The immune system fights the coronavirus with antibodies and T cells. Scientists have a pretty good idea of how the virus comes to avoid antibodies, including those promoted by vaccination, and that is how variants of concern such as the omicron are known to appear. T cell evasion, on the other hand, has remained poorly understood. Now, Skoltech researchers and their colleagues report mutations enabling T cell escape, which emerged in a patient with compromised immunity. According to their paper in Nature Communications, this is none other than a new source of dangerous mutant strains.


For antibodies and T cells to do their thing, they need to be able to hold on to the viral particle using what’s known as an antigen. This refers to some constituent molecule, such as a protein or peptide, which characterizes that pathogen. Antigens are displayed (made accessible) to the immune system by specialized antigen-presenting molecules. Now, the pesky virus itself is constantly evolving, leading to shape-shifts that may alter the region containing the antigen, making it hard or impossible to grab.


Keeping track of mutations that allow SARS-CoV-2 — the virus causing COVID-19 — to avoid the immune response is crucial for understanding, monitoring, and controlling the pandemic. But while the mutants capable of evading antibodies are largely on the scientists’ radar and in the news, we have remained in the dark about viral adaptations to T cell immunity.

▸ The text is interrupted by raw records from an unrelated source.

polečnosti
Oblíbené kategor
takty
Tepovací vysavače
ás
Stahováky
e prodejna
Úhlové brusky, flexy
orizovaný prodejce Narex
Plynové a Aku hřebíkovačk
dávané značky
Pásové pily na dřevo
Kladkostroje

“To see if the virus evolves T cell escape, we analyzed the case of a patient who had COVID for 318 days. She was simultaneously receiving cancer therapy that suppresses antibody production as a side effect. This allowed us to observe T cell response and viral adaptation to it in isolation,” Professor Georgii Bazykin of Skoltech Bio, the principal investigator of the study, commented. “And indeed, bioinformatic analysis revealed that over the course of this lengthy disease, the virus accumulated precisely those mutations that prevented the patient’s T cells from recognizing it.”

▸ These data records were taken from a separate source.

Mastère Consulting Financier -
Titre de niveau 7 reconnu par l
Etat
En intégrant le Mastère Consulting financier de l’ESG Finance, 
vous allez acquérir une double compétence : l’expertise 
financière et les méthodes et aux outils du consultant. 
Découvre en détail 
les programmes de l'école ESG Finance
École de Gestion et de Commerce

He explained that the researchers know this because every person’s T cell immunity is different. The way T cells work is they go over the entire set of “keys” available to them until they can sink one of them into the “lock” — that is, the surface of the antigen displayed by antigen-presenting molecules. What happens is the lock keeps shape-shifting, and at some point no key fits and the mutation that brought this about carries on. Moreover, viral mutations can complicate finding the right key or allow the antigen to avoid being paraded by the presenting molecules. Such mutations are advantageous to the virus and are therefore perpetuated by natural selection. Since both the set of keys (T cell receptors) and the presenting molecules vary from person to person, researchers could demonstrate that the virus in the patient actually evolved adaptations to her immunity as opposed to acquiring mutations at random.


Now, are such adaptations a concern for individual long COVID patients with compromised immunity, or are they a potential global threat? To settle this, the researchers analyzed to what extent resistance to T cells with the particular set of presenting molecules characteristic for the studied patient also protected the virus from the entire diversity of T cell response represented by the global population. It turned out that the T cell escape mutations discovered were indeed of a kind that would help the virus invalidate many of humanity’s most widespread antigen-presenting molecules.

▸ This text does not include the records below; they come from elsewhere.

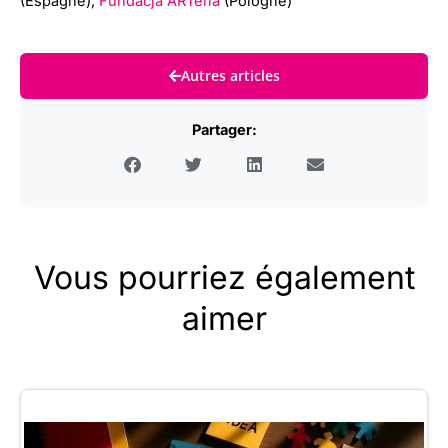
(Espagne),
Fundacja ARTeria
(Pologne)
Autres articles
Partager:
Vous pourriez également
aimer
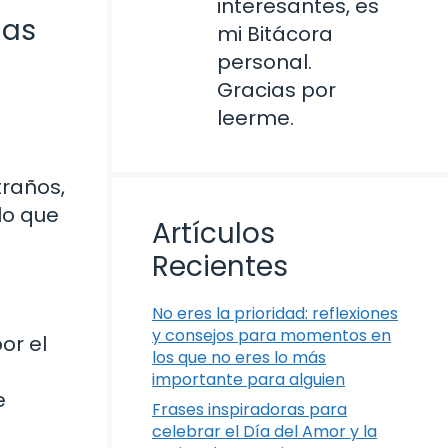
interesantes, es
las
mi Bitácora
personal.
Gracias por
leerme.
raños,
lo que
Artículos
Recientes
No eres la prioridad: reflexiones
y consejos para momentos en
or el
los que no eres lo más
importante para alguien
e
Frases inspiradoras para
celebrar el Día del Amor y la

The findings make all the more relevant the concern that when the virus is left to its own devices for a long time in a patient, it is likely to evolve uncanny mutations. If the new dangerous strain then escapes the patient by infecting other individuals, this could trigger the rise of a new variant of concern. And we now know strains resistant to T cell-based immunity could emerge that way, too, in addition to those evading antibodies produced in response to vaccination or natural infection.


“So far it is hard to judge to what extent such potential mutant strains are dangerous, but we will keep investigating the matter to find out,” Bazykin said.


Beside Skoltech researchers, the study reported in this story featured scientists from Smorodintsev Research Institute of Influenza, Parseq Lab Co. Ltd., A.A. Kharkevich Institute for Information Transmission Problems of RAS, First Pavlov State Medical University, City Hospital 31 of St. Petersburg, Pirogov Russian National Research Medical University, and the Bioinformatics Institute in St. Petersburg.


The study was supported by the Russian Foundation for Basic Research (Project Nos. 20-04-60556 and 20-34-90153), the Ministry of Science and Higher Education of Russia (Grant No. 075-15-2019-1789; and Contract No. 075-15-2022-313 of April 20, 2022, under the Advanced Digital Technologies World-Class Research Center program).